About two years into my drinking career, I realized something unsettling. I could not remember a single time I had poured myself two glasses of wine at home, neatly put the bottle away, and gone to bed. I couldn’t remember having two cocktails at happy hour on a Friday evening and simply heading home afterward.
Because for me, happy hour was never just happy hour. It usually turned into drinks at dinner, then more drinks at the club, and eventually drinking until whatever ungodly hour we went back home. Saturday mornings often began the same way, trying to recollect what I said or did and reaching for whatever alcohol was left in the house or making a trip to the liquor store to continue the cycle.
Drinking was never a once-a-week, one-hour event for me. But it seemed to be for everyone else. My friends would stop early in the night. They could leave drinks unfinished. They drank less in an entire evening than I did in a few hours. Some genuinely seemed satisfied after just one or two drinks.
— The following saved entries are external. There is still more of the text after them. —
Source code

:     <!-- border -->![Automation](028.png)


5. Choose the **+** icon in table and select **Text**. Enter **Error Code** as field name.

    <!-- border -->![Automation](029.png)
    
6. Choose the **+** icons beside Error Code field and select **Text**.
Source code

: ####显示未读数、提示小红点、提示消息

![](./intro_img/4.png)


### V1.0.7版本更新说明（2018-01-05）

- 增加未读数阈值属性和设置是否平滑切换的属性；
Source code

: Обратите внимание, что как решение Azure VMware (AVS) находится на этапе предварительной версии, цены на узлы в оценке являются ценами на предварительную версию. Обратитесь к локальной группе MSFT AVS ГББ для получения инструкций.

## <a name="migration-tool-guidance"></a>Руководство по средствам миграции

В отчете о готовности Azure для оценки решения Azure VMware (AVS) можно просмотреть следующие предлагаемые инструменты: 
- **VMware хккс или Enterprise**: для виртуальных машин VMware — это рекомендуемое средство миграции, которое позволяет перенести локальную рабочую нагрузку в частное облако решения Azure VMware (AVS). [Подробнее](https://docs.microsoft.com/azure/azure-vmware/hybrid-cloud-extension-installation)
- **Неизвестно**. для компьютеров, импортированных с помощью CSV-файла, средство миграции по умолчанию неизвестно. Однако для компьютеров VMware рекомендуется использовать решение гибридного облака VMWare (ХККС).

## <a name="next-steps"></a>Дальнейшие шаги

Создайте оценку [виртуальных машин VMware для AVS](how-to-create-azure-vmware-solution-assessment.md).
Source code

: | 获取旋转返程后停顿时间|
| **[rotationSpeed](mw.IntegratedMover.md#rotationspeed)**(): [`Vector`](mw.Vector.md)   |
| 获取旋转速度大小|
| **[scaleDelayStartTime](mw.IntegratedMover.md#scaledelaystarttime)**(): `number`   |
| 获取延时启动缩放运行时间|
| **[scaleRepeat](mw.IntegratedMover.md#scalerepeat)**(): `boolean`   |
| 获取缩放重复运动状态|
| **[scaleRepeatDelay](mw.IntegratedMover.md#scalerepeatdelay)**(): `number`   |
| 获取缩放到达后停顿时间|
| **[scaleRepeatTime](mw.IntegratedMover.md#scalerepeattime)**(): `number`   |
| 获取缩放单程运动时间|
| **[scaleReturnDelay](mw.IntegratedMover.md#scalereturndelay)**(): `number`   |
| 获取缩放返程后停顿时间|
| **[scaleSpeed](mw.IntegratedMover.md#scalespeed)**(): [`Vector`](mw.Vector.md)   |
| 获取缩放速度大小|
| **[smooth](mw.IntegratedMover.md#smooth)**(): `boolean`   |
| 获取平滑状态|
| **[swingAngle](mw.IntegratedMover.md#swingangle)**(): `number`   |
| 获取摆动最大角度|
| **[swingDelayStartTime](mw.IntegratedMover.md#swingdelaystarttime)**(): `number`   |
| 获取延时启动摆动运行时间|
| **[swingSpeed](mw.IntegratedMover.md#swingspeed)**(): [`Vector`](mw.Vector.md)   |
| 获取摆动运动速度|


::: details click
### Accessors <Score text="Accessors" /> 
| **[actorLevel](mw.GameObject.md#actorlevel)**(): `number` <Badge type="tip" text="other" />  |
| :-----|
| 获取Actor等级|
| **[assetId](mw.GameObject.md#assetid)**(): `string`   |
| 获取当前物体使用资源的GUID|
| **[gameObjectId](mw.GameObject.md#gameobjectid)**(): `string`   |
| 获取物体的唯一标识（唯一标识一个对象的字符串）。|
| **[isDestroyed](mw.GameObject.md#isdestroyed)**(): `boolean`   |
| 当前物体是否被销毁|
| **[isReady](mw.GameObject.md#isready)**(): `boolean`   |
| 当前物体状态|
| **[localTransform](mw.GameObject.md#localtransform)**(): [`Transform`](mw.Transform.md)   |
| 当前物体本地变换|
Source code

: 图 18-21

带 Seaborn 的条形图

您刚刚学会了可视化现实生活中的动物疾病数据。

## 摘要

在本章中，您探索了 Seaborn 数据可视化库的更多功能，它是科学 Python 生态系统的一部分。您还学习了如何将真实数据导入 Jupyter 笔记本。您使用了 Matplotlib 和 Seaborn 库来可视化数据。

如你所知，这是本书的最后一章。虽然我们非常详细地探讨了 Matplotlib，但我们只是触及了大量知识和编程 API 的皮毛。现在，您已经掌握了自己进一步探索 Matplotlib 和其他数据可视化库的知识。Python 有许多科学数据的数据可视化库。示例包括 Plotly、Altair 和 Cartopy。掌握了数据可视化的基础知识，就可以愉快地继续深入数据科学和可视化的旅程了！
I could not understand it.
Why did alcohol feel so different for me? For a long time, I thought maybe it had something to do with how I was introduced to drinking. I convinced myself that because I had not learned healthy drinking habits from the adults around me, maybe that explained why I drank the way I did.
Abnormally.
It troubled me deeply, how I drank.

Society tends to divide drinkers into two neat categories: the “normal drinkers” and the “alcoholics.” There are people who can “handle their liquor,” and then there are those who seemingly cannot.
Some people can have two beers and call it a night for their entire lives. Others experience what feels like an insatiable thirst once they start drinking.
I started wondering which group I belonged to. The more I compared myself to other people, the more aware I became of how little control I seemed to have once I started drinking. It wasn’t necessarily that I drank every day in the beginning – I did not do that for several years. It was that when I did drink, stopping felt almost impossible.
One drink rarely stayed one drink.
And what troubled me most was not even the drinking itself, but the question underneath it all.
Why couldn’t I just drink normally?
At the time, I thought the answer was simple. I believed there was just something fundamentally wrong with me.
Now, I think the conversation is far more complicated than that.